FTWD's creators have opted to make of it a melodrama rather than a character drama--cut-and-paste, cut-and-paste. How far down that trail it will eventually go remains to be seen. Its first season didn't inspire much hope that it will be handled in the finer tradition of the classic melodrama. Rather, its writing persistently displayed the same sloppiness, randomness and what-the-hell contempt for logic, character motivations, consistency and everything other than generating that melodrama to be found in the sorriest specimens of the species. The stuff we get from TWD.

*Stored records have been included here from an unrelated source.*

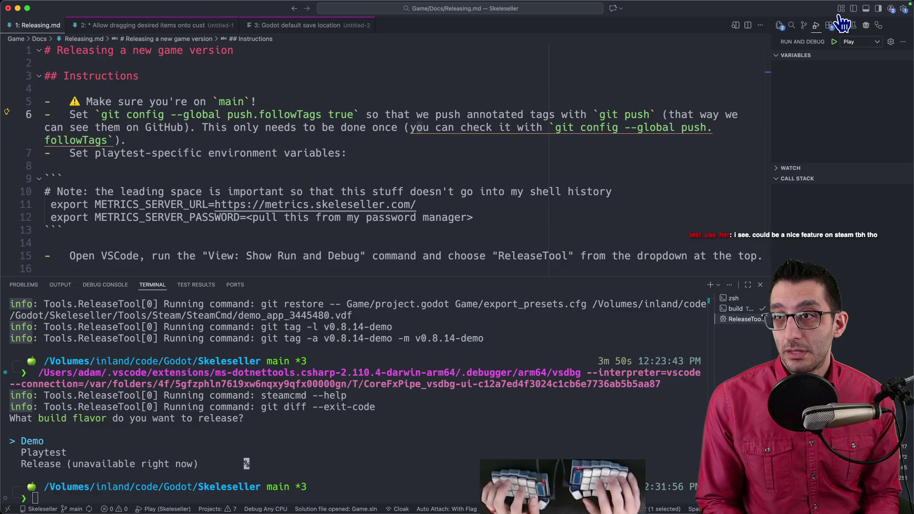
key(ctrl+shift+g)
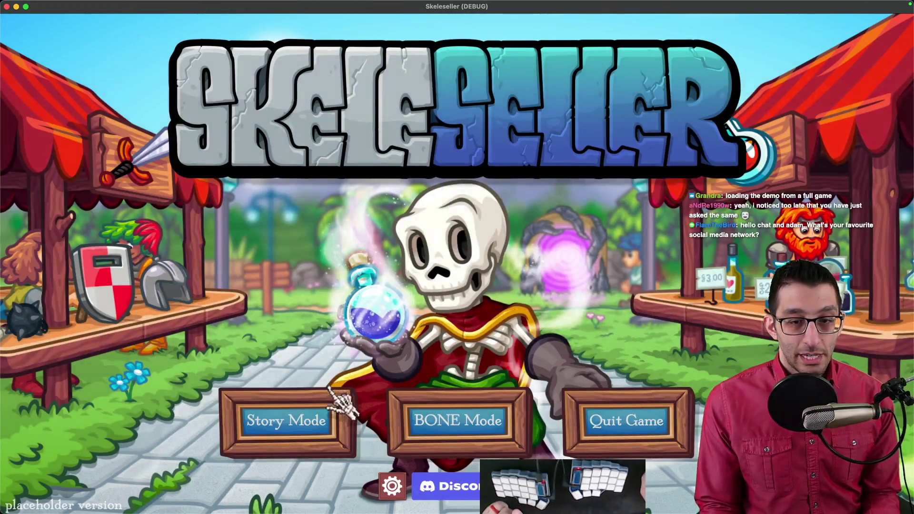
- Continue the saved game and toggle the pause menu to look at the village
click(305, 419)
click(402, 288)
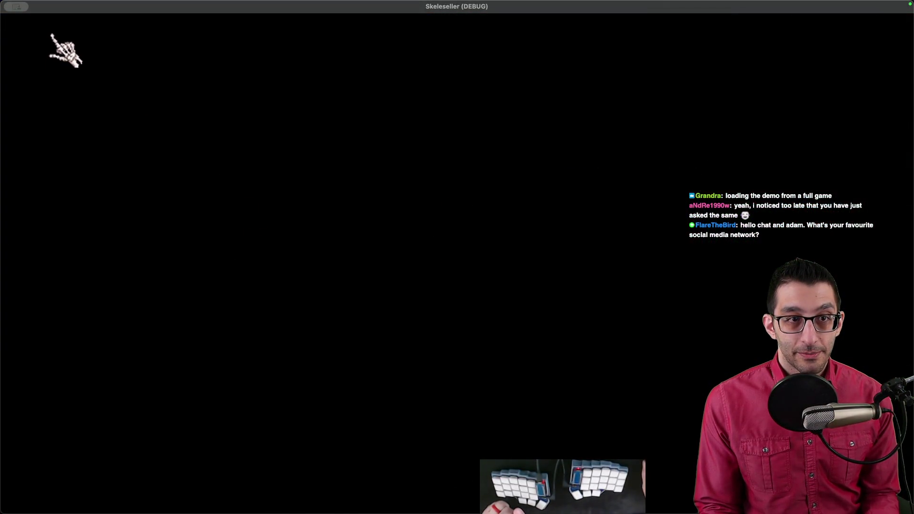
key(Escape)
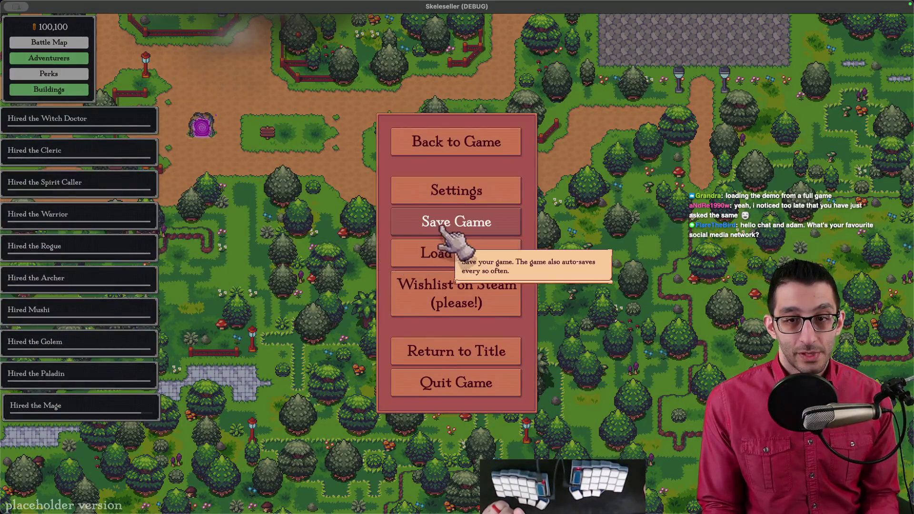
key(Escape)
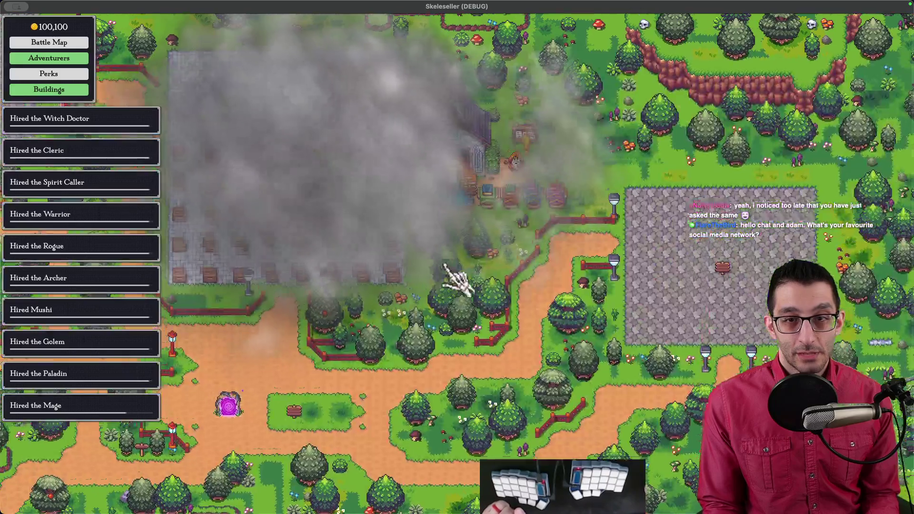
key(Escape)
- Spend coins in the treasure room, save the game, and quit to the desktop
key(Escape)
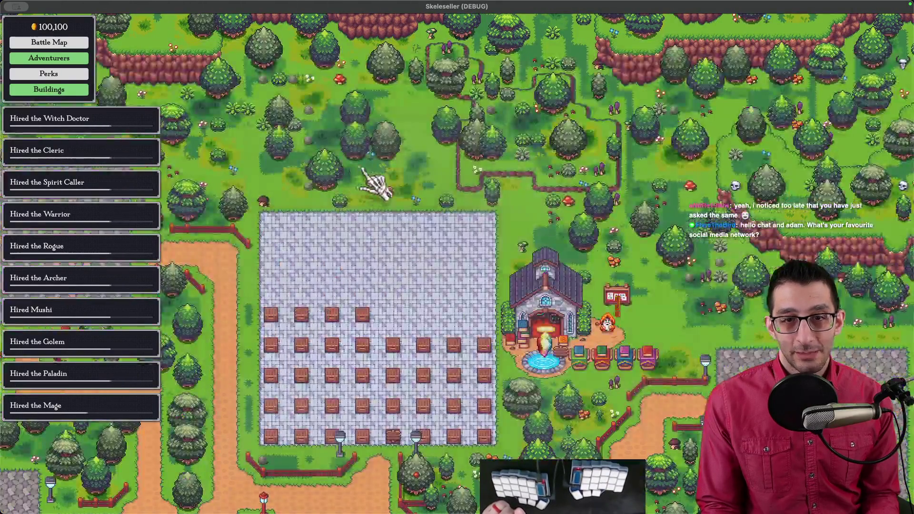
click(376, 205)
click(419, 276)
key(Escape)
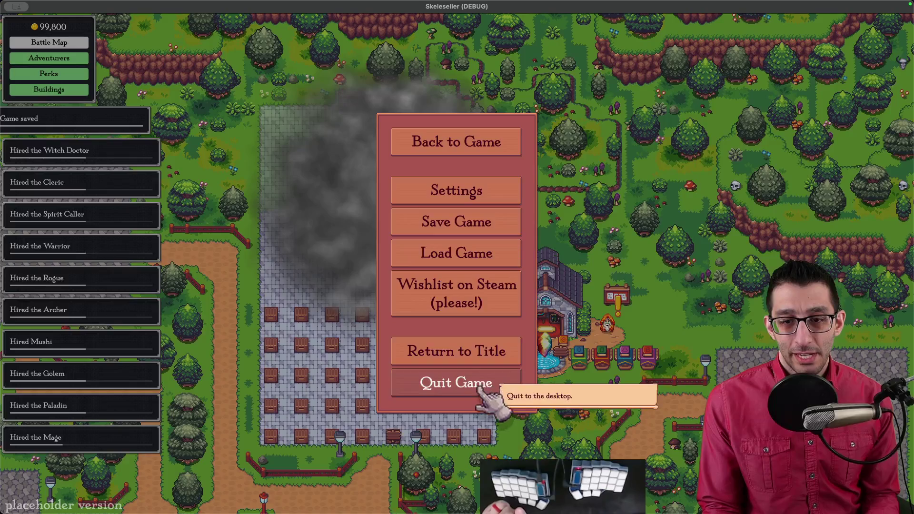
click(489, 384)
key(super+Tab)
- Rerun open_exported_mac_build.sh from the eighth iTerm2 tab to open the 0.8.14 demo
key(super+8)
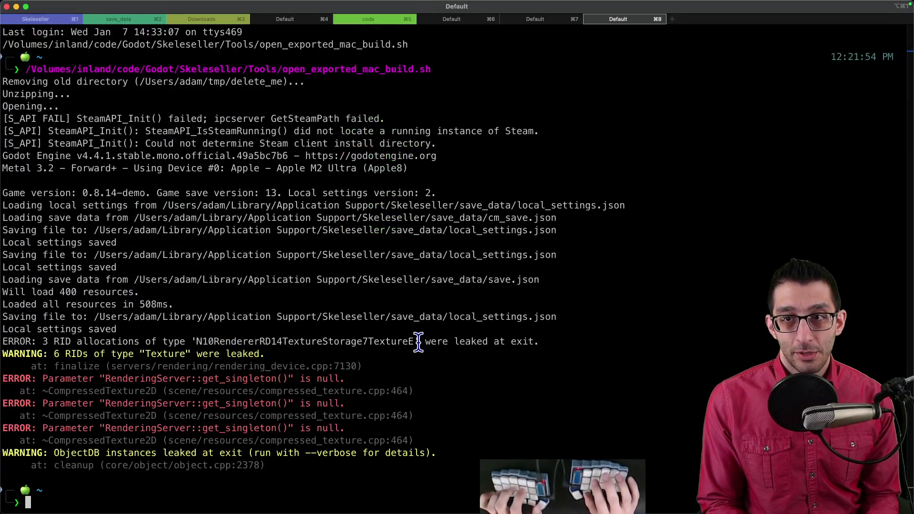
key(Up)
key(Return)
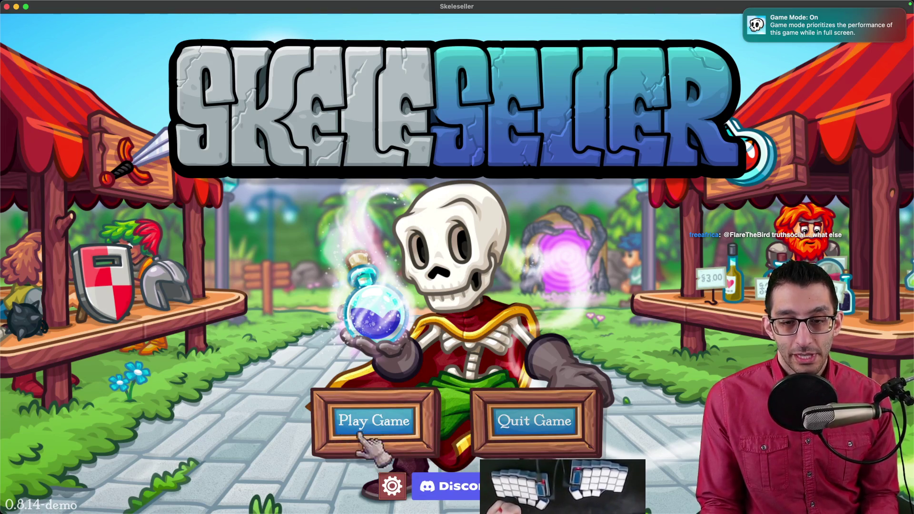
- Continue the saved game in the 0.8.14 demo and inspect the locked Battle Map locations
click(373, 422)
click(459, 293)
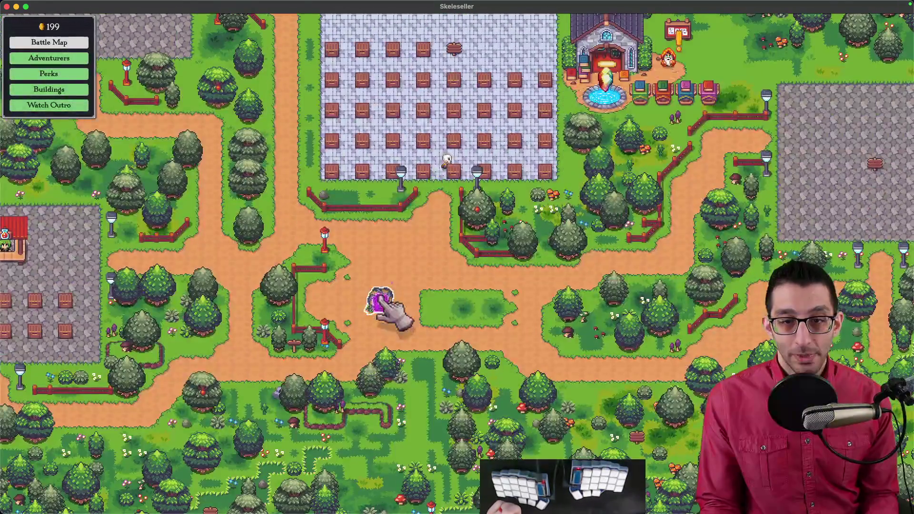
click(383, 304)
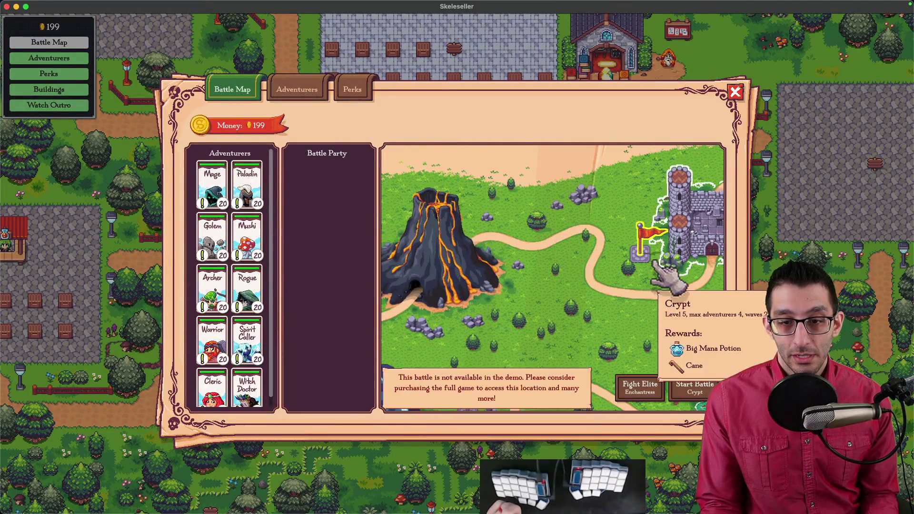
scroll(638, 238, down, 2)
scroll(602, 247, up, 3)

I've documented TWD's hopelessness on this at greater length than even I'd care to believe. In season 3, Andrew, one of the former prisoners, opened the gates to the prison to allow zombies to enter and baited the creatures into the facility. Chaos ensued. In "Say The Word," the next ep, Lori has just died, T-Dog has died and Carol is missing. Rick is out of his mind with absurdly over-the-top grief over the death of his awful wife and is entirely unresponsive. And they have a newborn baby on their hands. With all of this and with the prison full of zombies and an entire army of the creatures probably bearing down on it from every direction--Andrew repeatedly sounded the huge prison alarm in order to attract them--Daryl, Glenn and Maggie--every remaining able-bodied adult--immediately decide their most pressing priority is to leave the prison grounds entirely and try to find some baby formula somewhere. Daryl, in solemnizing the decision, declares they're going to find that formula because they aren't going to lose another of their own this day but they're leaving the infant about whom they're allegedly so concerned in the care of a crippled old man who had only just recently lost one of his legs and is, at the moment, stuck standing on the remaining one in the yard. He can't get out of the sun or even sit down--the building is full of zombies. He certainly has no way of defending the facility if Andrew's alarm draws more. He's left to tend the baby with, as his only company, two children, a lunatic and two former prisoners no one even trusts. Glenn ultimately opts to stay behind only because Daryl can't fit three people on his motorcycle. And why is it so important to immediately go out and find formula for baby? Well, in nine months of pregnancy, neither Lori nor anyone else has bothered to acquire any.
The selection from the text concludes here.